A significant amount of Pb transferred to fetus observed in our study as cord blood sample showed high blood lead concentration. Taking calcium supplements while pregnant was significantly linked to having lower maternal blood lead levels (P = 0.010), according to research by Ladele et al.[33] It is important to consult with a healthcare professional or obstetrician for specific guidance on blood lead level screening during pregnancy. They can evaluate individual risk factors, local guidelines, and provide appropriate recommendations to ensure a healthy pregnancy and minimize the risks associated with lead exposure.
Conclusion
Pregnant women’s blood lead levels should be estimated in a big research with a wider population to impact public health and policy makers. Estimation of blood lead level used as a proxy marker during pregnancy. Increased lead levels during pregnancy are linked to low birth weight, spontaneous abortion, gestational hypertension, and poor neurodevelopment. All pregnant women should be screened for a blood lead level test, and for those with elevated levels, a guideline should be developed along with further treatment options.

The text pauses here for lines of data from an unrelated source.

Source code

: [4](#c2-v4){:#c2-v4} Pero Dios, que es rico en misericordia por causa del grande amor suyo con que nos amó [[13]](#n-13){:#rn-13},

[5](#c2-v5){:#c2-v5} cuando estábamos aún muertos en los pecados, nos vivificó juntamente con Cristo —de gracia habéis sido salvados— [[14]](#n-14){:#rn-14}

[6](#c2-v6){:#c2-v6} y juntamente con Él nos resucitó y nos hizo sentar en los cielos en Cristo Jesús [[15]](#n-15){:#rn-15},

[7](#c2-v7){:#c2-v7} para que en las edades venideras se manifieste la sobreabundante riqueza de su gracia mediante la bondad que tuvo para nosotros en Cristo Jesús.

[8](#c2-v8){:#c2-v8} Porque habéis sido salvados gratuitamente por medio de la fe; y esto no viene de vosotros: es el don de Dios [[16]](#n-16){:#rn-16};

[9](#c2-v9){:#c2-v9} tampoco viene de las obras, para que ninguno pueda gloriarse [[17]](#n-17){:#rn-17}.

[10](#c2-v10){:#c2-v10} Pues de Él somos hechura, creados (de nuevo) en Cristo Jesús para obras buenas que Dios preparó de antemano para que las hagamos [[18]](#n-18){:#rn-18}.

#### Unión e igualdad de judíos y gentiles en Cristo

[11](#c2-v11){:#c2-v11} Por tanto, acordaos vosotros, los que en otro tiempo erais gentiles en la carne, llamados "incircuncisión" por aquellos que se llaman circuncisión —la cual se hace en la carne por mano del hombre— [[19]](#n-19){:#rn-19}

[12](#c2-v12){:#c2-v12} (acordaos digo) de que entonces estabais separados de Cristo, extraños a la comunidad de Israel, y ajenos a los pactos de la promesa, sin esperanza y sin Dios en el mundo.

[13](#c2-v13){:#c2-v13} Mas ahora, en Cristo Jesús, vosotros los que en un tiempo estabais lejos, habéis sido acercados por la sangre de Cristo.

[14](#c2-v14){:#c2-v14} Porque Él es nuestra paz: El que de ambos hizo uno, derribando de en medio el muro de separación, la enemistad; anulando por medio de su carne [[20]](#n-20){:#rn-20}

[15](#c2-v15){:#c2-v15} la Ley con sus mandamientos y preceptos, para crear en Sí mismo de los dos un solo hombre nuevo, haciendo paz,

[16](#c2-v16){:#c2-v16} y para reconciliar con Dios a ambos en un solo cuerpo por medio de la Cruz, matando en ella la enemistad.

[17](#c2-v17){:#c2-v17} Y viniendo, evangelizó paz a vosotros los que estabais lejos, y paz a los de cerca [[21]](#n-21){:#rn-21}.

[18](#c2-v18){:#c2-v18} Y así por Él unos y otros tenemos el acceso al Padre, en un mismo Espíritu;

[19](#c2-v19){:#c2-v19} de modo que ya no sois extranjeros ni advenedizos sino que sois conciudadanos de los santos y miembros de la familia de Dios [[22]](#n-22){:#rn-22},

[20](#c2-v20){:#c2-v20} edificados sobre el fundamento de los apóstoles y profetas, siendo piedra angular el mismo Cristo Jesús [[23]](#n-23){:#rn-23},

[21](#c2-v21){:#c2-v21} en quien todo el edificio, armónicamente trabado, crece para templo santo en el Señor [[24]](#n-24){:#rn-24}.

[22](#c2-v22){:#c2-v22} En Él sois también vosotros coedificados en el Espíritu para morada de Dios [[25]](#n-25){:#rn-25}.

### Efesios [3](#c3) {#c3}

Financial support and sponsorship
The study was executed by intramural ICMR-National Institute of Occupational Health funds.
Conflicts of interest
There are no conflicts of interest.
Acknowledgment
The authors are grateful to Dr. Ankit Viramgami, Scientist C and Dr. B. Rakesh, Scientist D for the statistical analysis for this study. Also thankful to Mr. Idris, Mrs. Sweta Gupta, and Mrs. Chauba Keshari for their technical support. We are grateful to the Director, ICMR-NIOH, Ahmedabad for the extended facility to carry out this study.